Thursday, 13 January 2005
The Arctic boundary layer in six regional scale (ARCMIP) models
Michael Tjernström, Stockholm University, Stockholm, Sweden; and M. Žagar, G. Svensson, A. Rinke, K. Dethloff, J. Cassano, C. Jones, K. Wyser, and M. Shaw
Poster PDF (376.0 kB)
Climate change simulations indicate a polar amplification in temperature increase, presumably at least in part due to the well-known ice/snow-albedo feedback. However, proper modeling of this feedback requires an adequate modeling of the surface exchange processes and thus of the boundary layer. That this is not the case today is borne out in part by the very large inter-model scatter in climate scenarios for the Arctic, much larger than anywhere else on Earth.

In this paper, six state-of-the-art regional-scale models are compared to data from the Surface Heat Budget of the Arctic Ocean – SHEBA – experiment. All models where set up on the same moderate-sized domain over the western Arctic and run through the SHEBA-year, using six-hourly ECMWF analyses at the lateral boundaries. To further neutralize the different models cryospheres from the atmospheric models, sea and ice surface temperatures, as well as ice fraction, was prescribed from satellite data.

Although the actual surface temperatures were prescribed, the modeled 2-meter temperature and humidity are somewhat different in between the models. Many models have a problem describing the very coldest temperatures, indicating that they have problems with the long-lasting very stable surface inversions during the Arctic night. Conversely, some models have a slight problem with humidity and temperature also during summer, when the ocean water is near the freezing point of salt water, while the ice-surface temperature is near the melting point of fresh water - the melting snow on the ice.
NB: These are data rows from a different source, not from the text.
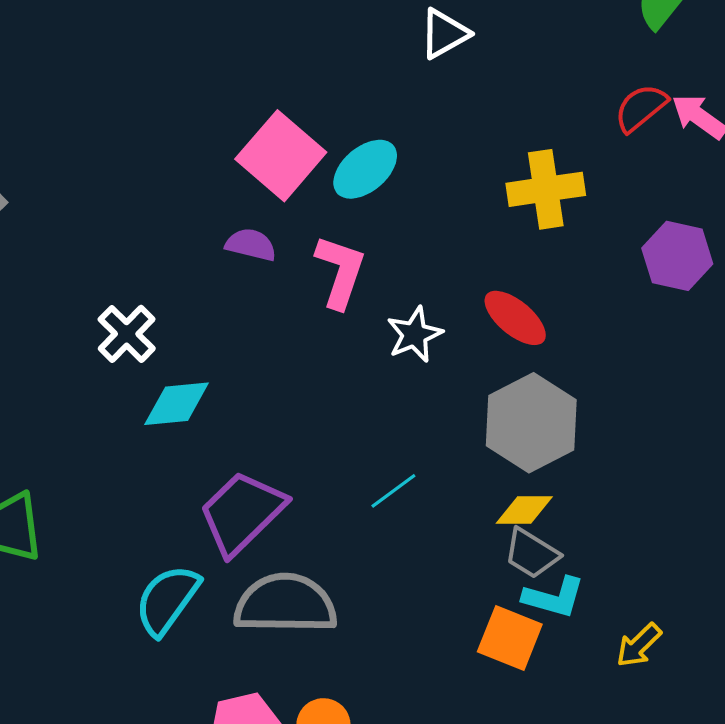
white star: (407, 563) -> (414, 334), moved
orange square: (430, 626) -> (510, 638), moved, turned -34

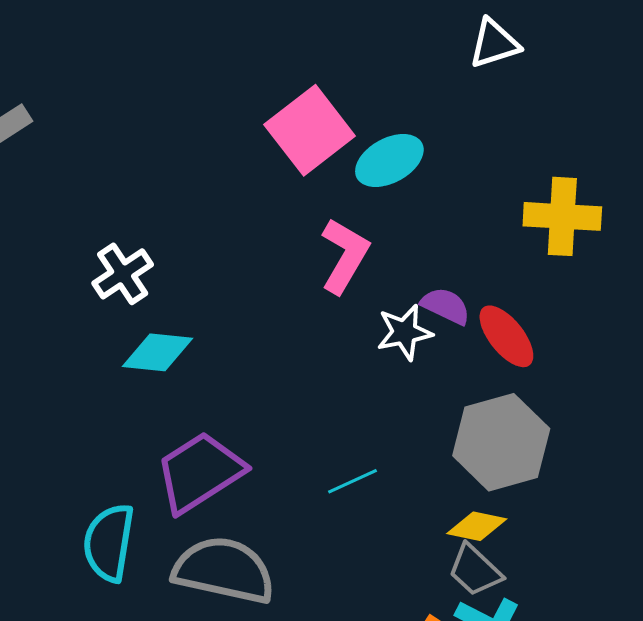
purple semicircle: (251, 245) -> (446, 306), moved
cyan semicircle: (167, 600) -> (109, 543), turned -38

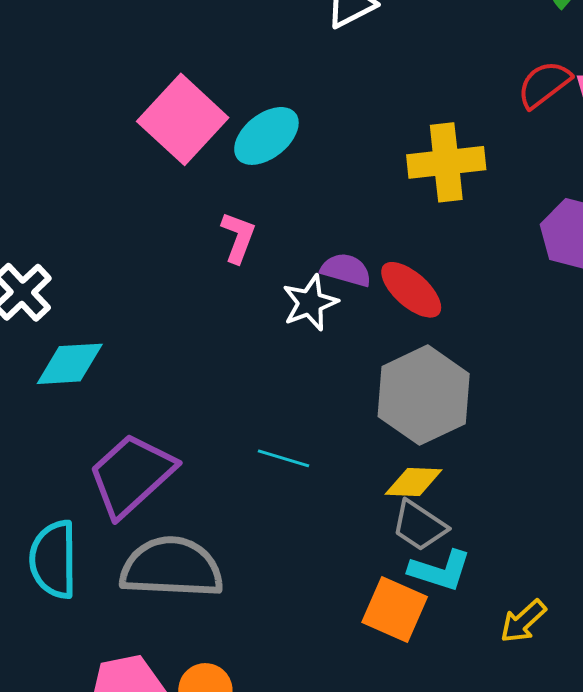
pink L-shape: (345, 256) -> (238, 237), size x0.7
cyan line: (352, 481) -> (284, 458), turned 51

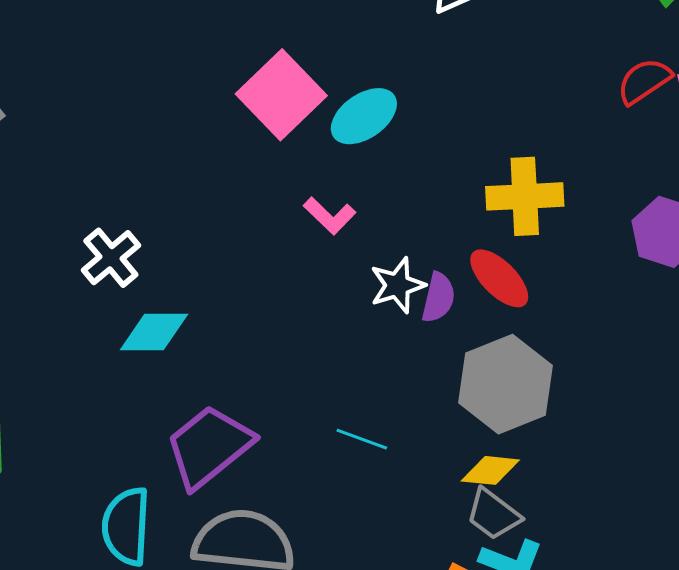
yellow cross: (446, 162) -> (525, 196), moved
pink L-shape: (238, 237) -> (330, 216), turned 110
purple semicircle: (346, 270) -> (438, 298), moved, turned 84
Different models also have different but tolerable wind-speed biases. Temperature and humidity bias profiles, from comparing to SHEBA soundings, show distinct differences between the models and also between the boundary layer and the free troposphere, usually with larger biases and more variability in the boundary layer.

There are also systematic biases in the momentum flux, consistent with the wind speed bias in each model. The real problem comes when comparing the components of the surface energy balance. While the radiative fluxes are similar between the models, but sometimes with large biases, the turbulent fluxes are problematic. For both sensible and latent heat flux there is little similarity between the models and even less between any of the models and the SHEBA observations. Cumulative errors in sensible and latent heat cancel to varying degree in some models, but the remaining error in the net heat flux is easily as large as typically observed net fluxes, or larger.